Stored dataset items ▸
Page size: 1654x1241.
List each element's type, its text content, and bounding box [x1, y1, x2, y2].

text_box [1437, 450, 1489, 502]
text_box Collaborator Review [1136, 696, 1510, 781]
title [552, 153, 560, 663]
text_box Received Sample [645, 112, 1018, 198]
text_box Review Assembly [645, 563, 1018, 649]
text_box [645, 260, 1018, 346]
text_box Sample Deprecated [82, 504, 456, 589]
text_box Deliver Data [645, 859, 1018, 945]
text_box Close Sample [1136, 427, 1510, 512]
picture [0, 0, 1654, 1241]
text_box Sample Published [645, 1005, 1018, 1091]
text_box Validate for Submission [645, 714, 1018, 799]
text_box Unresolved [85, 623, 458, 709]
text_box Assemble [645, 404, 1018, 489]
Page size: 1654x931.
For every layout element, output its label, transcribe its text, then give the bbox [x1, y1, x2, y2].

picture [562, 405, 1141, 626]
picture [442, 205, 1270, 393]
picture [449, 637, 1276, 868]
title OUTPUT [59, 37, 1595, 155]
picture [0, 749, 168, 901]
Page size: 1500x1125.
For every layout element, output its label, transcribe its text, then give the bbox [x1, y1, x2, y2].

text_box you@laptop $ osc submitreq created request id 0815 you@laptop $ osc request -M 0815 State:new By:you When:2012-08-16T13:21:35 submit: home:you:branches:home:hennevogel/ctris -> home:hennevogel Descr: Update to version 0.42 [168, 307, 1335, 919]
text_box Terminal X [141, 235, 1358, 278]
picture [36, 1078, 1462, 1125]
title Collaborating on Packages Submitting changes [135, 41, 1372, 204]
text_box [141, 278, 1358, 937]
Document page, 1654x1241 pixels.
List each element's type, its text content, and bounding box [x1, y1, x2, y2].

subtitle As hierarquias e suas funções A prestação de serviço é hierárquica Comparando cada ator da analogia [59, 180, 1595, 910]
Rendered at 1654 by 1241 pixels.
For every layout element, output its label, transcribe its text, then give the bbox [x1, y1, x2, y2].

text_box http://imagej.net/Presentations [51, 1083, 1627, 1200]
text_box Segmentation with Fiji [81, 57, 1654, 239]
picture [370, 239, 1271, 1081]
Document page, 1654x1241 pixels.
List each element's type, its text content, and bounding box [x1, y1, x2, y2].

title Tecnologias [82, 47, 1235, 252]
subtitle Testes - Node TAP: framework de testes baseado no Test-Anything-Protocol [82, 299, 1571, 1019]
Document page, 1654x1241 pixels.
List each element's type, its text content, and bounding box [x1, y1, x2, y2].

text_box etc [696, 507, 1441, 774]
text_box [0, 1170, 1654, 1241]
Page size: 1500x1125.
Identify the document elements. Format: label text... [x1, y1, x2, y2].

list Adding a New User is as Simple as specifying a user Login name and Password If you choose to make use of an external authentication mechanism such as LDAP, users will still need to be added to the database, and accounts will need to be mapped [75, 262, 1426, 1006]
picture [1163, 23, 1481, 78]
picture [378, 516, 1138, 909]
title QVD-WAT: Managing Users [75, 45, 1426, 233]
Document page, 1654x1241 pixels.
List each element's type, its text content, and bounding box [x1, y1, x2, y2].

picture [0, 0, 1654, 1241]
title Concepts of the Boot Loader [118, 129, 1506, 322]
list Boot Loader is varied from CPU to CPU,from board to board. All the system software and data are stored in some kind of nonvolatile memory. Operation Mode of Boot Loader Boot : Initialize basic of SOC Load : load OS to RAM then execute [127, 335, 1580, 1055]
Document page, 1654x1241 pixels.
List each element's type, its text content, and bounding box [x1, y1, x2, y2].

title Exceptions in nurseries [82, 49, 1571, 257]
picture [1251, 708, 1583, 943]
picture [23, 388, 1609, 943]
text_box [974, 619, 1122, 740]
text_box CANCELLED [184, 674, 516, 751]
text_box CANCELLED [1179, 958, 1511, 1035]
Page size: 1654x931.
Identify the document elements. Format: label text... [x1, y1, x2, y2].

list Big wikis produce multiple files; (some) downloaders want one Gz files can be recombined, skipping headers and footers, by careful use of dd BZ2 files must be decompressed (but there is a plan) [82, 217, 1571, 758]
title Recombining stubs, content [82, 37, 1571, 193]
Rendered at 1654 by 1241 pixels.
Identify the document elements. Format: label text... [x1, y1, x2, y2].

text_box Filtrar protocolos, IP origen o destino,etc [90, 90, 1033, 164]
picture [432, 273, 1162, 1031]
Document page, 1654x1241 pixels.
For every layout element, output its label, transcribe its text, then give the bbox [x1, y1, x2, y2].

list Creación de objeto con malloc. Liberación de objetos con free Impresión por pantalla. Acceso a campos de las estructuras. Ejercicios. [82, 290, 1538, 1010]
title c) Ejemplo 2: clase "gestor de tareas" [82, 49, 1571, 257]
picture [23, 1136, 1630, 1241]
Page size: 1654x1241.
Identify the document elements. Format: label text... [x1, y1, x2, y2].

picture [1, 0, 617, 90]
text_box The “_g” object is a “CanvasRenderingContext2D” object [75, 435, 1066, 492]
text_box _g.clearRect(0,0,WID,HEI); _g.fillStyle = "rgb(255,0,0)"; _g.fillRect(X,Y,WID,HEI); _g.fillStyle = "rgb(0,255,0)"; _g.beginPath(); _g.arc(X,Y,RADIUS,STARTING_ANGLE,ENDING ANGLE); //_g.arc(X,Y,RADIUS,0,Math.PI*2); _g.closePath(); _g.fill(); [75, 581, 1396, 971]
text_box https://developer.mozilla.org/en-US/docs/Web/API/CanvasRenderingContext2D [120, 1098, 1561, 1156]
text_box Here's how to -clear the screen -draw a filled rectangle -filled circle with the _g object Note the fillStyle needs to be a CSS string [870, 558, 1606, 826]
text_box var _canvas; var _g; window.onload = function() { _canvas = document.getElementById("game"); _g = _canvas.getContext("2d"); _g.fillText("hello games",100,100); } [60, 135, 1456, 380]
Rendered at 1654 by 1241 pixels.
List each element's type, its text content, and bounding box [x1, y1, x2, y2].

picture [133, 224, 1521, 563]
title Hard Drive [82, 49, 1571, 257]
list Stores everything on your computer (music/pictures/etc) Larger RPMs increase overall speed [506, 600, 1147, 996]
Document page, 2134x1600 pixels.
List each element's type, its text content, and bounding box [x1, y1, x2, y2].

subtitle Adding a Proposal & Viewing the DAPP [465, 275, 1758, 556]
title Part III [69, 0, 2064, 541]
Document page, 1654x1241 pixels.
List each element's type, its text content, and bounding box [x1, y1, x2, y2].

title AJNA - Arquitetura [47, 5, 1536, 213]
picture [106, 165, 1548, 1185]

Aim of the exercise ▸
Lay out every line of the records above as a JSON list of strings, one string per line, omitting blank lines.

Reply to the task ▸
[
  "Page size: 1654x1241.",
  "List each element's type, its text content, and bounding box [x1, y1, x2, y2].",
  "text_box [1437, 450, 1489, 502]",
  "text_box Collaborator Review [1136, 696, 1510, 781]",
  "title [552, 153, 560, 663]",
  "text_box Received Sample [645, 112, 1018, 198]",
  "text_box Review Assembly [645, 563, 1018, 649]",
  "text_box [645, 260, 1018, 346]",
  "text_box Sample Deprecated [82, 504, 456, 589]",
  "text_box Deliver Data [645, 859, 1018, 945]",
  "text_box Close Sample [1136, 427, 1510, 512]",
  "picture [0, 0, 1654, 1241]",
  "text_box Sample Published [645, 1005, 1018, 1091]",
  "text_box Validate for Submission [645, 714, 1018, 799]",
  "text_box Unresolved [85, 623, 458, 709]",
  "text_box Assemble [645, 404, 1018, 489]",
  "Page size: 1654x931.",
  "For every layout element, output its label, transcribe its text, then give the bbox [x1, y1, x2, y2].",
  "picture [562, 405, 1141, 626]",
  "picture [442, 205, 1270, 393]",
  "picture [449, 637, 1276, 868]",
  "title OUTPUT [59, 37, 1595, 155]",
  "picture [0, 749, 168, 901]",
  "Page size: 1500x1125.",
  "For every layout element, output its label, transcribe its text, then give the bbox [x1, y1, x2, y2].",
  "text_box you@laptop $ osc submitreq created request id 0815 you@laptop $ osc request -M 0815 State:new By:you When:2012-08-16T13:21:35 submit: home:you:branches:home:hennevogel/ctris -> home:hennevogel Descr: Update to version 0.42 [168, 307, 1335, 919]",
  "text_box Terminal X [141, 235, 1358, 278]",
  "picture [36, 1078, 1462, 1125]",
  "title Collaborating on Packages Submitting changes [135, 41, 1372, 204]",
  "text_box [141, 278, 1358, 937]",
  "Document page, 1654x1241 pixels.",
  "List each element's type, its text content, and bounding box [x1, y1, x2, y2].",
  "subtitle As hierarquias e suas funções A prestação de serviço é hierárquica Comparando cada ator da analogia [59, 180, 1595, 910]",
  "Rendered at 1654 by 1241 pixels.",
  "For every layout element, output its label, transcribe its text, then give the bbox [x1, y1, x2, y2].",
  "text_box http://imagej.net/Presentations [51, 1083, 1627, 1200]",
  "text_box Segmentation with Fiji [81, 57, 1654, 239]",
  "picture [370, 239, 1271, 1081]",
  "Document page, 1654x1241 pixels.",
  "List each element's type, its text content, and bounding box [x1, y1, x2, y2].",
  "title Tecnologias [82, 47, 1235, 252]",
  "subtitle Testes - Node TAP: framework de testes baseado no Test-Anything-Protocol [82, 299, 1571, 1019]",
  "Document page, 1654x1241 pixels.",
  "List each element's type, its text content, and bounding box [x1, y1, x2, y2].",
  "text_box etc [696, 507, 1441, 774]",
  "text_box [0, 1170, 1654, 1241]",
  "Page size: 1500x1125.",
  "Identify the document elements. Format: label text... [x1, y1, x2, y2].",
  "list Adding a New User is as Simple as specifying a user Login name and Password If you choose to make use of an external authentication mechanism such as LDAP, users will still need to be added to the database, and accounts will need to be mapped [75, 262, 1426, 1006]",
  "picture [1163, 23, 1481, 78]",
  "picture [378, 516, 1138, 909]",
  "title QVD-WAT: Managing Users [75, 45, 1426, 233]",
  "Document page, 1654x1241 pixels.",
  "List each element's type, its text content, and bounding box [x1, y1, x2, y2].",
  "picture [0, 0, 1654, 1241]",
  "title Concepts of the Boot Loader [118, 129, 1506, 322]",
  "list Boot Loader is varied from CPU to CPU,from board to board. All the system software and data are stored in some kind of nonvolatile memory. Operation Mode of Boot Loader Boot : Initialize basic of SOC Load : load OS to RAM then execute [127, 335, 1580, 1055]",
  "Document page, 1654x1241 pixels.",
  "List each element's type, its text content, and bounding box [x1, y1, x2, y2].",
  "title Exceptions in nurseries [82, 49, 1571, 257]",
  "picture [1251, 708, 1583, 943]",
  "picture [23, 388, 1609, 943]",
  "text_box [974, 619, 1122, 740]",
  "text_box CANCELLED [184, 674, 516, 751]",
  "text_box CANCELLED [1179, 958, 1511, 1035]",
  "Page size: 1654x931.",
  "Identify the document elements. Format: label text... [x1, y1, x2, y2].",
  "list Big wikis produce multiple files; (some) downloaders want one Gz files can be recombined, skipping headers and footers, by careful use of dd BZ2 files must be decompressed (but there is a plan) [82, 217, 1571, 758]",
  "title Recombining stubs, content [82, 37, 1571, 193]",
  "Rendered at 1654 by 1241 pixels.",
  "Identify the document elements. Format: label text... [x1, y1, x2, y2].",
  "text_box Filtrar protocolos, IP origen o destino,etc [90, 90, 1033, 164]",
  "picture [432, 273, 1162, 1031]",
  "Document page, 1654x1241 pixels.",
  "For every layout element, output its label, transcribe its text, then give the bbox [x1, y1, x2, y2].",
  "list Creación de objeto con malloc. Liberación de objetos con free Impresión por pantalla. Acceso a campos de las estructuras. Ejercicios. [82, 290, 1538, 1010]",
  "title c) Ejemplo 2: clase \"gestor de tareas\" [82, 49, 1571, 257]",
  "picture [23, 1136, 1630, 1241]",
  "Page size: 1654x1241.",
  "Identify the document elements. Format: label text... [x1, y1, x2, y2].",
  "picture [1, 0, 617, 90]",
  "text_box The “_g” object is a “CanvasRenderingContext2D” object [75, 435, 1066, 492]",
  "text_box _g.clearRect(0,0,WID,HEI); _g.fillStyle = \"rgb(255,0,0)\"; _g.fillRect(X,Y,WID,HEI); _g.fillStyle = \"rgb(0,255,0)\"; _g.beginPath(); _g.arc(X,Y,RADIUS,STARTING_ANGLE,ENDING ANGLE); //_g.arc(X,Y,RADIUS,0,Math.PI*2); _g.closePath(); _g.fill(); [75, 581, 1396, 971]",
  "text_box https://developer.mozilla.org/en-US/docs/Web/API/CanvasRenderingContext2D [120, 1098, 1561, 1156]",
  "text_box Here's how to -clear the screen -draw a filled rectangle -filled circle with the _g object Note the fillStyle needs to be a CSS string [870, 558, 1606, 826]",
  "text_box var _canvas; var _g; window.onload = function() { _canvas = document.getElementById(\"game\"); _g = _canvas.getContext(\"2d\"); _g.fillText(\"hello games\",100,100); } [60, 135, 1456, 380]",
  "Rendered at 1654 by 1241 pixels.",
  "List each element's type, its text content, and bounding box [x1, y1, x2, y2].",
  "picture [133, 224, 1521, 563]",
  "title Hard Drive [82, 49, 1571, 257]",
  "list Stores everything on your computer (music/pictures/etc) Larger RPMs increase overall speed [506, 600, 1147, 996]",
  "Document page, 2134x1600 pixels.",
  "List each element's type, its text content, and bounding box [x1, y1, x2, y2].",
  "subtitle Adding a Proposal & Viewing the DAPP [465, 275, 1758, 556]",
  "title Part III [69, 0, 2064, 541]",
  "Document page, 1654x1241 pixels.",
  "List each element's type, its text content, and bounding box [x1, y1, x2, y2].",
  "title AJNA - Arquitetura [47, 5, 1536, 213]",
  "picture [106, 165, 1548, 1185]"
]